------ 本文抜粋

新型コロナウイルス 感染症との闘い 過去にも

感染症との闘い 過去にも

人類は感染症との闘いを繰り返してきた。1918年に世界各地で流行したインフルエンザは「スペイン風邪」と呼ばれた。日本でも2000万人以上が感染し、数十万人が死亡した。世界では約5000万人が犠牲になったともいわれている。

 

スペイン風邪の流行を受け、各国は患者の隔離や集会禁止、学校閉鎖などを実施した。東京慈恵会医科大学の浦島充佳教授は「当時と今では病院設備や医療技術の水準は違うが、治療法やワクチンがない点は新型コロナウイルスと同じだ」と指摘する。基本的な対処法も現在と変わらない。

その後もインフルエンザの大流行は起きた。57年にはアジア風邪、68年には香港風邪が発生した。それぞれ200万人以上、約100万人以上の死者が出た。

2002年11月に中国南部で発生したSARSは、カナダやベトナムなど世界に感染が広がった。WHOが注意喚起を発したのは03年3月と対応が遅れた。SARSのウイルスは致死率が約10%と比較的高かった。高熱や肺炎などの深刻な症状が出る。同年7月にWHOが終息宣言を出したが、世界で約8000人が感染した。

------------

* [取り組む問題]:
(1) 感染症との闘いの文章に基づいて、次の問いに答えなさい。
(a) スペイン風邪と呼ばれたインフルエンザが世界各地で流行したのは何年か。
(b) 68年に発生したインフルエンザの大流行は何と呼ばれているか。
(c) SARSのウイルスの致死率は約何%とされているか。
(2) 感染症との闘いの文章のうち、「スペイン風邪の流行を受け、各」で始まり「界で約8000人が感染した。」に至るまでの部分を、一字も変えずに書き写しなさい。
(3) 感染症との闘いの文章を、最後の文に続けて書き継ぎなさい。
次の項目は、感染症との闘いの文章とは別個の資料である。

------ 提供データ

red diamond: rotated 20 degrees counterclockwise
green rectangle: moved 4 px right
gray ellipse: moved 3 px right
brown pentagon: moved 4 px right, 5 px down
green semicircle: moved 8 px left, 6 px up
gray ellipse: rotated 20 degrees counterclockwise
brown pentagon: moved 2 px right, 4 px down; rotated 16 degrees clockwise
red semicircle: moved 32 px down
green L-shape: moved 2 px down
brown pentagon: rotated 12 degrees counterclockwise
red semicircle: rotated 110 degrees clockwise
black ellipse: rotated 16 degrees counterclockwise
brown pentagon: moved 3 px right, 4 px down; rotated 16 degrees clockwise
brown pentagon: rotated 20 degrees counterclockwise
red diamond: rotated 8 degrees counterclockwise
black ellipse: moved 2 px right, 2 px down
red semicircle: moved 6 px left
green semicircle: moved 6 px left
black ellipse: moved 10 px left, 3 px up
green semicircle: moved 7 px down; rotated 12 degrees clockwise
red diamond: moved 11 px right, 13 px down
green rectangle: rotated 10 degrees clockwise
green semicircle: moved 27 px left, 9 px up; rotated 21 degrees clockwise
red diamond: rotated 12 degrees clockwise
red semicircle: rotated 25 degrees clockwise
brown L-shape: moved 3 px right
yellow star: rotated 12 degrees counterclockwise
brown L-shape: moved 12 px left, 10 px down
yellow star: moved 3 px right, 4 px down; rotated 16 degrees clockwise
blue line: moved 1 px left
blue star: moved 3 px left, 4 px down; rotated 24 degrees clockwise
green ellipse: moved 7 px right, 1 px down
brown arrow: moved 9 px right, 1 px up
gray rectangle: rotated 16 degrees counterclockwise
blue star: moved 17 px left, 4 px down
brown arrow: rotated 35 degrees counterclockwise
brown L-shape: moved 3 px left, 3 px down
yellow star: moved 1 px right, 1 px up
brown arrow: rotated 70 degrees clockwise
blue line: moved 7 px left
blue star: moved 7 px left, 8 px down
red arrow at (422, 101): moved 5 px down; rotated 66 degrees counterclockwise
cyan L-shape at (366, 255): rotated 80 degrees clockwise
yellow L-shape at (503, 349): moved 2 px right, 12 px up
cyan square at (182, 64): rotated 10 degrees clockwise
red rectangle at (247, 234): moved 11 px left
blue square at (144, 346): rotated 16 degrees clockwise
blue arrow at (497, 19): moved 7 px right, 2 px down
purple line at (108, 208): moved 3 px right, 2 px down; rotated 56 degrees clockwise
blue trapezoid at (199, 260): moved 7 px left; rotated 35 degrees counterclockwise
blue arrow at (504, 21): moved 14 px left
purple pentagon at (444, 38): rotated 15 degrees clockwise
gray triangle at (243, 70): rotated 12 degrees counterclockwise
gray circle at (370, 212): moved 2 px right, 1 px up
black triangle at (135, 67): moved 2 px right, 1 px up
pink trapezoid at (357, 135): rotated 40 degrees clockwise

------------

* [解答一覧]:
(1)
(a) 1918年
(b) 香港風邪
(c) 約10%

(2)
スペイン風邪の流行を受け、各国は患者の隔離や集会禁止、学校閉鎖などを実施した。東京慈恵会医科大学の浦島充佳教授は「当時と今では病院設備や医療技術の水準は違うが、治療法やワクチンがない点は新型コロナウイルスと同じだ」と指摘する。基本的な対処法も現在と変わらない。

その後もインフルエンザの大流行は起きた。57年にはアジア風邪、68年には香港風邪が発生した。それぞれ200万人以上、約100万人以上の死者が出た。

2002年11月に中国南部で発生したSARSは、カナダやベトナムなど世界に感染が広がった。WHOが注意喚起を発したのは03年3月と対応が遅れた。SARSのウイルスは致死率が約10%と比較的高かった。高熱や肺炎などの深刻な症状が出る。同年7月にWHOが終息宣言を出したが、世界で約8000人が感染した。

(3)
 

MERSは12年に確認された。アラビア半島など中東を中心に、患者の発生が続く。ヒトコブラクダが感染源の一つと考えられ、約2500人が感染した。感染力は比較的弱い半面、致死率は約34%と非常に高い。

09年の新型インフルエンザの流行も記憶に新しい。米国やメキシコで確認され、各地に急速に感染が広がり、世界で1万8000人以上が亡くなった。一時的に閉鎖に追い込まれた学校などもあった。日本も1年間で約2000万人が感染したとされる。10代などの若い感染者が多かった。